#### [Problem description]
Extract every line in the data below that contains the string "pièce". Case counts.

**********

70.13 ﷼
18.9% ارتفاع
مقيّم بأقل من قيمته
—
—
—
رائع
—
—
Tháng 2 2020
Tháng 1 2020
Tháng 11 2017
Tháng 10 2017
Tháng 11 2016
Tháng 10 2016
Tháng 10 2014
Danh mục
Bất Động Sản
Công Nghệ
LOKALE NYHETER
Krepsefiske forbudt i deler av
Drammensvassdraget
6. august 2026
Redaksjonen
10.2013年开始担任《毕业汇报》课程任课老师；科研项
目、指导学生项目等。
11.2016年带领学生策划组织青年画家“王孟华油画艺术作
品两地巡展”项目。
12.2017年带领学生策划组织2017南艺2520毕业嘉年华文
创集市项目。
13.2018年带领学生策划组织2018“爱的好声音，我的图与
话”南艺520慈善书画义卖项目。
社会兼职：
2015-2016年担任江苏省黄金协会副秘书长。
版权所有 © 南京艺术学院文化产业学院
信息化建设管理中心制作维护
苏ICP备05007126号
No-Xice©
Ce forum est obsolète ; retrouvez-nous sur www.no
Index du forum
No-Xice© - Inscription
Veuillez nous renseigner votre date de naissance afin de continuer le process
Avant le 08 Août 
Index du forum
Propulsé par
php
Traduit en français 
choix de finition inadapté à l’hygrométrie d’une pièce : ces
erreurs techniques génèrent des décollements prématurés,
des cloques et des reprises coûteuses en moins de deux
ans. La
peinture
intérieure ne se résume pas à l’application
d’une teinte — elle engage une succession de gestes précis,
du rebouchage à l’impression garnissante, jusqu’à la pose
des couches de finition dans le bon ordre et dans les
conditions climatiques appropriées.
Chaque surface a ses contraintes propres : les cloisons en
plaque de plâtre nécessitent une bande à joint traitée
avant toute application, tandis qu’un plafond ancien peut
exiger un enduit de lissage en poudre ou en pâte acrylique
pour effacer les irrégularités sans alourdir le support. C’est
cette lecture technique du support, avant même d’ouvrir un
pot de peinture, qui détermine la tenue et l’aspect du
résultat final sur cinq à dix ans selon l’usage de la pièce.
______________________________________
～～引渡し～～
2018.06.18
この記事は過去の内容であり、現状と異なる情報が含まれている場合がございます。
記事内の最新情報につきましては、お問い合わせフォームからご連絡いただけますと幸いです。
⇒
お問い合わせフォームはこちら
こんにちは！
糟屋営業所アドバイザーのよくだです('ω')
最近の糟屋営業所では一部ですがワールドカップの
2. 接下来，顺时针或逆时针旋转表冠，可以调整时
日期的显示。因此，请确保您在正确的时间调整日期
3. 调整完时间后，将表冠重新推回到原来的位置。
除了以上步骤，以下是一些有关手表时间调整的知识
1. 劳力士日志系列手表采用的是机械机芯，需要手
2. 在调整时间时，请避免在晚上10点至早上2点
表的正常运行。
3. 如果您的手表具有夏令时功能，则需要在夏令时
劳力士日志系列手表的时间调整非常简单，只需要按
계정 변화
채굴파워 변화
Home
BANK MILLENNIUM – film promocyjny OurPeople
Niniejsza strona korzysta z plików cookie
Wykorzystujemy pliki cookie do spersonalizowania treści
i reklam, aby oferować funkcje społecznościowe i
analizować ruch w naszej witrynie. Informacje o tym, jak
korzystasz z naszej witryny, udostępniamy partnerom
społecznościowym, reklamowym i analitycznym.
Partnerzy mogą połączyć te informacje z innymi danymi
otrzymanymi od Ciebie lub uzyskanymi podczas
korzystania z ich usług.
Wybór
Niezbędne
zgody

**********

#### [Solution for this exercise]
choix de finition inadapté à l’hygrométrie d’une pièce : ces
résultat final sur cinq à dix ans selon l’usage de la pièce.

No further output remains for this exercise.